Prépa ECE Un auteur, un concept P. Rigaud

Claudio Borio et le cycle financier 1

LE CYCLE FINANCIER

Claudio Borio est docteur en économie de l’université d’Oxford. Il est aussi diplômé en science politique et en philosophie. Enseignant chercheur au Brasenose College (Oxford), il devient économiste à l’OCDE (1985-1987) avant d’intégrer la Banque des Règlements Internationaux (BRI) où il est le chef du département monétaire et économique.

Claudio Borio est spécialisé dans l’analyse de la politique monétaire, des relations financières et bancaires et des questions de stabilité financière. Il fait partie des économistes qui invitent à redécouvrir le rôle du cycle financier en macroéconomie tant pour comprendre les fluctuations économiques que pour définir les politiques macroéconomiques.

Citation

« La notion de cycle financier est devenue un ingrédient de base dans la façon dont les économistes et les décideurs politiques comprennent comment fonctionne

l'économie. Il est difficile de nos jours de discuter de politique monétaire ou prudentielle sans référence au concept de cycle financier. Il est devenu, pour

ainsi dire, une partie du mobilier intellectuel. »

Les cycles sont aussi financiers Les fluctuations, où évolutions alternées de variables économiques autour d’une tendance, peuvent connaître des régularités dans leurs amplitudes et/ou leur périodicité.
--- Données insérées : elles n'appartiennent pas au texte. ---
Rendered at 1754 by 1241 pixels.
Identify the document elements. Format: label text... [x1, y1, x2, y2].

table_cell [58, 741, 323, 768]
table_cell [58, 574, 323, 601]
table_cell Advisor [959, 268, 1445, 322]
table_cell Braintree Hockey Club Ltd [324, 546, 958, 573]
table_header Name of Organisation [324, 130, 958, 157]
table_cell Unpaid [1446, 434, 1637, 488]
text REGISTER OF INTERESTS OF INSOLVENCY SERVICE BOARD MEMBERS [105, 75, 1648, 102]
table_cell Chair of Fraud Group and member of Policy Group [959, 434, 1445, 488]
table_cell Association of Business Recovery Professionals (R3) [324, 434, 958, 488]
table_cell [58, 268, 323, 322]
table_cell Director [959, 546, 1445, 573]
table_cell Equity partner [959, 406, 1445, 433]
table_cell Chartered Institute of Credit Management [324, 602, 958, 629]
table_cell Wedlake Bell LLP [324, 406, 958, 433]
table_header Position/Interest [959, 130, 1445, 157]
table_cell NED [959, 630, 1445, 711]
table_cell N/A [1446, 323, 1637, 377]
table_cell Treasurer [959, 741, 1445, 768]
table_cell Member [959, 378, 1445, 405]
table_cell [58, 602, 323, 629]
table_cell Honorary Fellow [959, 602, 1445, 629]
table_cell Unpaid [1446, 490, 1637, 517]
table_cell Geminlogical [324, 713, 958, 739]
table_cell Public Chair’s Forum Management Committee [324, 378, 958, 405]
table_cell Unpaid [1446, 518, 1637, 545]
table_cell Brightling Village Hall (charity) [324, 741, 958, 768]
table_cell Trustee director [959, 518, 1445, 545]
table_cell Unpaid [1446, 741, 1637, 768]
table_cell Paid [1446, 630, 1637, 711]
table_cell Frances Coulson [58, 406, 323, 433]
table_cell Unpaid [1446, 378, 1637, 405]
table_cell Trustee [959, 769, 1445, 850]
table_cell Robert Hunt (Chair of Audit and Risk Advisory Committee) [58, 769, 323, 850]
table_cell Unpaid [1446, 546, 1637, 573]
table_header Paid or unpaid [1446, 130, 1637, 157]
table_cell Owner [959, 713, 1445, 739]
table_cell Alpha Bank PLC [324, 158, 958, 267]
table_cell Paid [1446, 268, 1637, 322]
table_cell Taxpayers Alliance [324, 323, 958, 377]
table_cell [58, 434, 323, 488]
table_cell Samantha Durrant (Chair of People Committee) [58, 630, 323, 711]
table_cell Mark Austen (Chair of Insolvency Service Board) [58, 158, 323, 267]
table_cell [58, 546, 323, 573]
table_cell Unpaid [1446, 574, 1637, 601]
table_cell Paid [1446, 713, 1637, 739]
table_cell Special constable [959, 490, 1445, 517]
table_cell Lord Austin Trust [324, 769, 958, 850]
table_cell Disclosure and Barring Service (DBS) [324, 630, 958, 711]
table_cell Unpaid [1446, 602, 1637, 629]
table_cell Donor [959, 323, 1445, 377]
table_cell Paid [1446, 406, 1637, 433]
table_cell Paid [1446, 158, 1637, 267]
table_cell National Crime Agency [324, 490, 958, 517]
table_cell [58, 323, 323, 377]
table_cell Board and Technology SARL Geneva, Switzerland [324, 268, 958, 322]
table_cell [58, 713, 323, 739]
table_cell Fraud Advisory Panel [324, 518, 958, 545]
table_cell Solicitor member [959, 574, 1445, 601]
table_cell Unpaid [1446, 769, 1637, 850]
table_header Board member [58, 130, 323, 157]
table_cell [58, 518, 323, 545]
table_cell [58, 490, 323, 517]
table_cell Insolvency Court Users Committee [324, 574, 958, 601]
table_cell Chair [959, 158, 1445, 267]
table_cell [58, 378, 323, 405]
Les variations successives et de sens contraires d’indicateurs de production ou de prix peuvent donc être irrégulières ou connaître une certaine constance.

Un cycle est formé de fluctuations régulières de fréquences périodiques et d’amplitude fixe. Un cycle économique représente des fluctuations de l'activité économique, plus ou moins régulières et périodiques. Il y a donc alternance de périodes qui ont des taux de croissance (du produit intérieur brut - PIB, de la productivité, des prix, du niveau des stocks, etc.) rapides et d’autres singularisées par un ralentissement voire un recul des performances économiques. On découpe généralement le cycle économique en quatre moments ou phases : l’expansion (croissance), la crise, la contraction (dépression) et la reprise.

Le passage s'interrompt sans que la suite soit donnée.